Para leluhur tak pelit memberi warisan imajinasi-imajinasi buah melalui cerita, gambar, tembang, dan lain-lain. Kita mendapat pemaknaan buah-buah dalam ritual, makan keseharian, pesta, dan industri. Buah lekas tak mengingatkan tanah saat industri minuman dan makanan makin mengabarkan buah-buah. Buah tanpa wujud. Buah berubah rupa. Buah sering rasa. Orang-orang masih ingin memiliki masa lalu dengan merawat segala cerita berlimpahan imajinasi termiliki dongeng, peribahan, pepatah, dan segala petuah bijak. Di agama, orang-orang sadar ada pengajaran-pengajaran buah berkaitan keimanan, kemanusiaan, dan kebahagiaan.
Buah-buah dalam pengisahan suci, tak lupa bermunculan dalam tragedi atau kejahatan.
Buah belum punah di Bumi. Orang-orang masih makan dan minum buah, selain memandangi atau berimajinasi. Buah masih dimengerti penting dalam kesehatan, kecantikan, dan kebersamaan. Buah tetap menghasilkan laba besar dalam perdagangan dunia. Buah belum jemu digunakan dalam pelbagai kiasan hidup. Buah mengajak orang berpikiran mesum sampai ketakjuban estetika. Di nalar industrial, buah kadang mencipta petaka-petaka setelah perusahaan-perusahaan memilih bergelimang laba dengan kejahatan-kejahatan berpokok buah.
Buah kadang sastra. Kita simak “Sajak Semangka” gubahan F Rahardi (1983). Ia sering menggubah sastra dan mengurusi majalah Trubus, majalah getol memberitakan dan menceritakan buah.

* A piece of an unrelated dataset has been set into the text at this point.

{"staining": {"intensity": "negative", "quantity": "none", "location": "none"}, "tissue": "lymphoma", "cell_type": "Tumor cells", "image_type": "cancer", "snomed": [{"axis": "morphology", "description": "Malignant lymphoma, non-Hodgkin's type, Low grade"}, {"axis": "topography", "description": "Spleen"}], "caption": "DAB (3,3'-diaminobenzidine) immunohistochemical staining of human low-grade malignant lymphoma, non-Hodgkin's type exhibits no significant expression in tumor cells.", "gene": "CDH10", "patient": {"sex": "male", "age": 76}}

Sajak tak harus jelas: sebungkah semangka taiwan menggeliat/ dia bulat/ manis/ dan besar kemungkinan tak berbiji/ Tukirim berpisau. Lastri berpensil/ mereka bersemangka bersama-sama. F Rahardi mengungkap sikap manusia-manusia atas buah sebagai santapan dan kiasan berlaku dalam kehidupan bersama. Puisi ingin melucu sambil mengajak pembaca mengerti hubungan manusia dan buah dalam peradaban.

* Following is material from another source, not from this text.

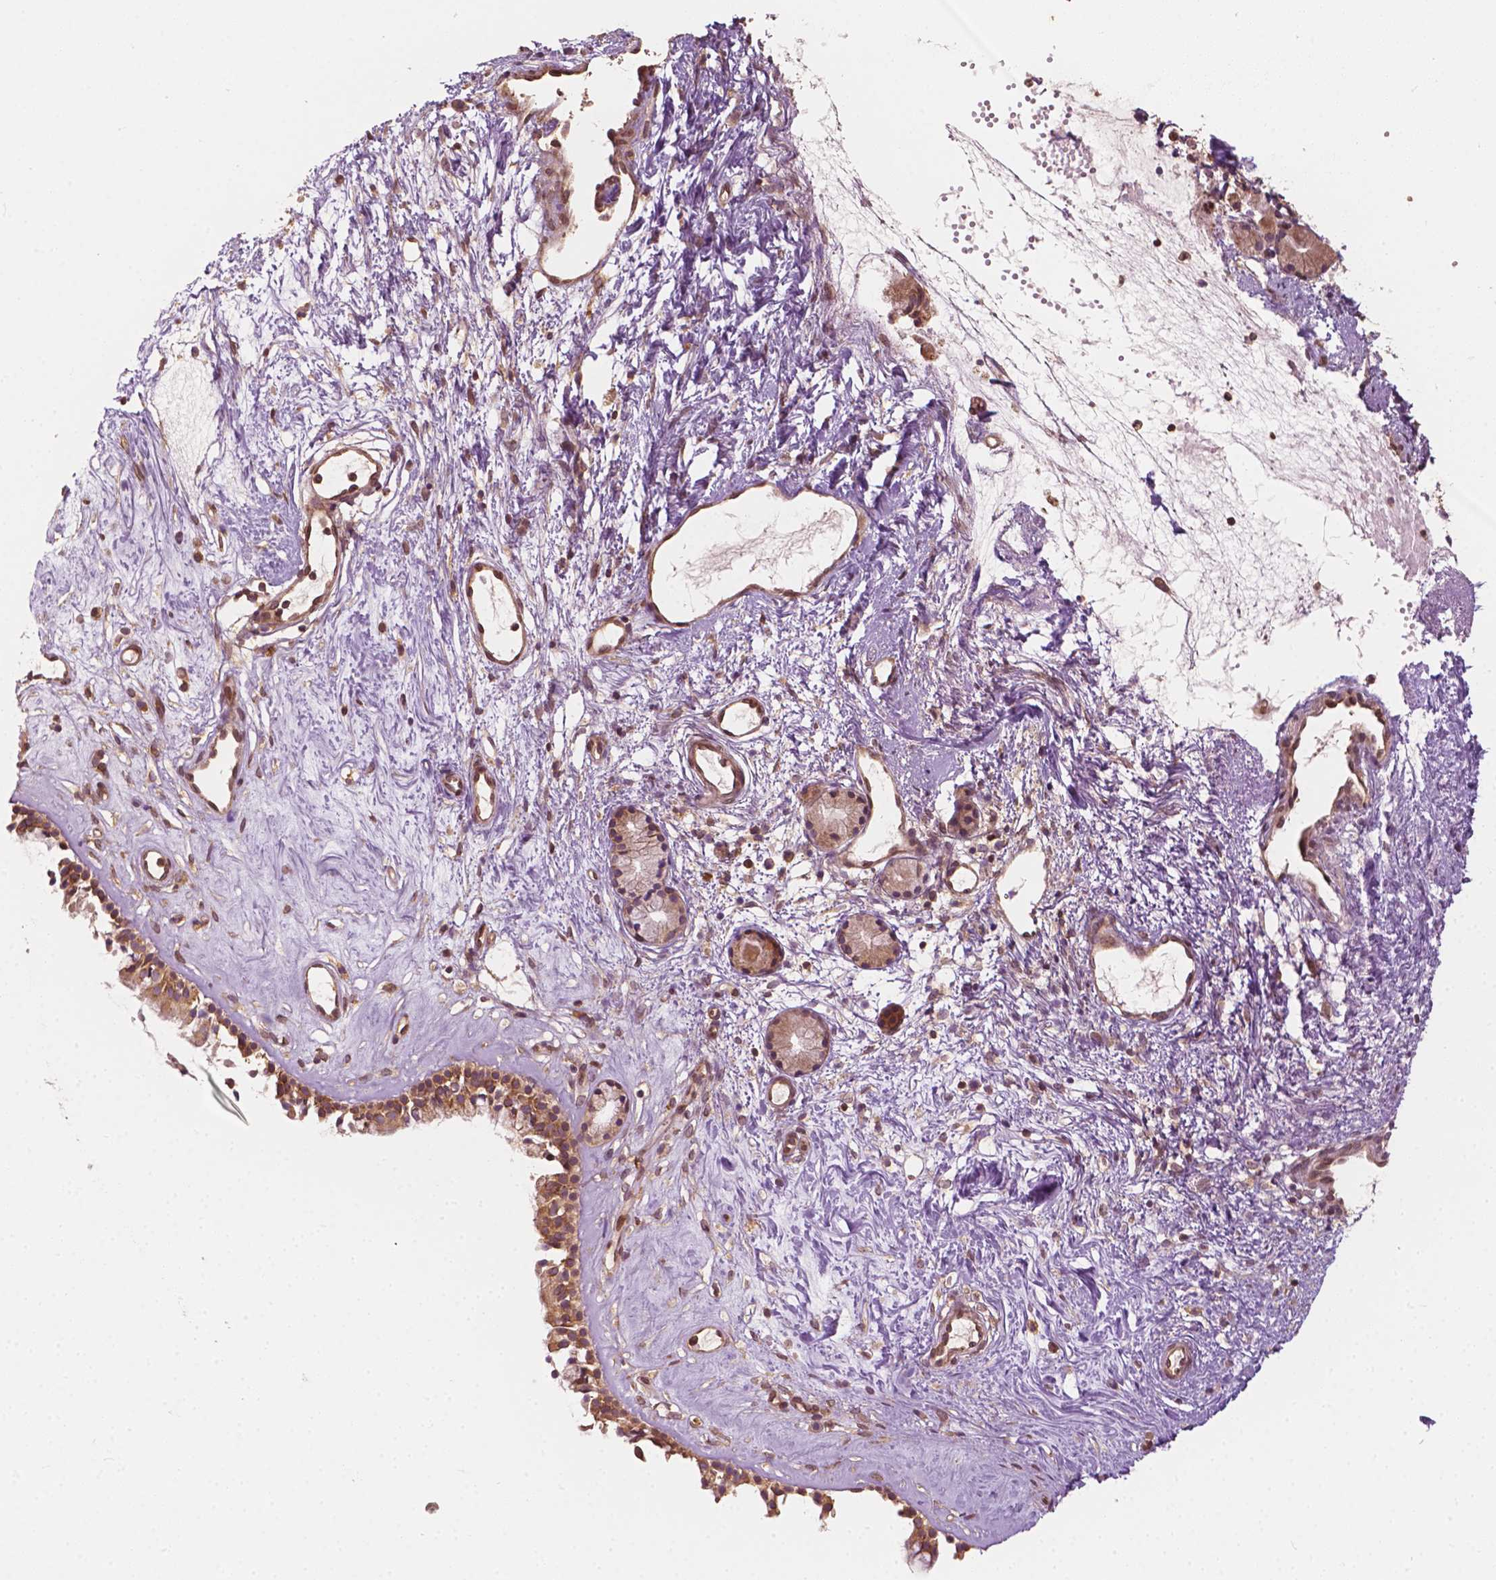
{"staining": {"intensity": "strong", "quantity": "25%-75%", "location": "cytoplasmic/membranous"}, "tissue": "nasopharynx", "cell_type": "Respiratory epithelial cells", "image_type": "normal", "snomed": [{"axis": "morphology", "description": "Normal tissue, NOS"}, {"axis": "topography", "description": "Nasopharynx"}], "caption": "Protein analysis of unremarkable nasopharynx exhibits strong cytoplasmic/membranous expression in approximately 25%-75% of respiratory epithelial cells.", "gene": "G3BP1", "patient": {"sex": "female", "age": 52}}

Puisi digubah dan dibaca berlatar abad XX. Kita mungkin terkejut mengetahui nasib buah-buah di Nusantara dengan membaca buku susunan Alfred Russel Wallace. Buku terbit seratusan tahun lalu. Pada 2009, terbit edisi terjemahan dalam bahasa Indonesia berjudul Kepulauan Nusantara: Sebuah Kisah Perjalanan, Kajian Manusia dan Alam. Buku diterbitkan Kobam dalam ukuran besar dan tebal. Kita terkesima sejak gambar di sampul. Gambar tiga perempuan dan satu lelaki. Mereka bersama buah-buah dan seekor burung. Rupa buah-buah memang penting dalam pengembaraan dan penjelasan Wallace. Di pelbagai tempat, ia berkunjung dan mencatat. Ia mengalami, mencatat secara “ilmiah” dan dokumentatif. Buah-buah menjadi perhatian selain binatang.
Pengalaman Wallace menikmati durian: “Buah ini tidak asam, tidak manis, tidak masam, tapi rasanya adalah rasa yang paling diinginkan selain rasa-rasa tersebut karena rasanya begitu sempurna. Buah ini tidak menimbulkan rasa mual atau akibat buruk lain. Sekali kita makan, maka akan semakin sulit untuk berhenti. Memakan durian adalah sensasi tersendiri yang melengkapi pengalaman dari Eropa ke Timur.” Buah itu menjadi masalah. Wallace menuliskan pengalaman melihat dan makan. Di kalangan Eropa, durian menjadi sasaran untuk pujian berlebihan. Sekian orang justru memberi kebencian, mengumbar kata-kata “menghinakan” dan “merusak”. Pertengkaran makna terjadi, menularkan pengetahuan dan pengalaman bermula buah.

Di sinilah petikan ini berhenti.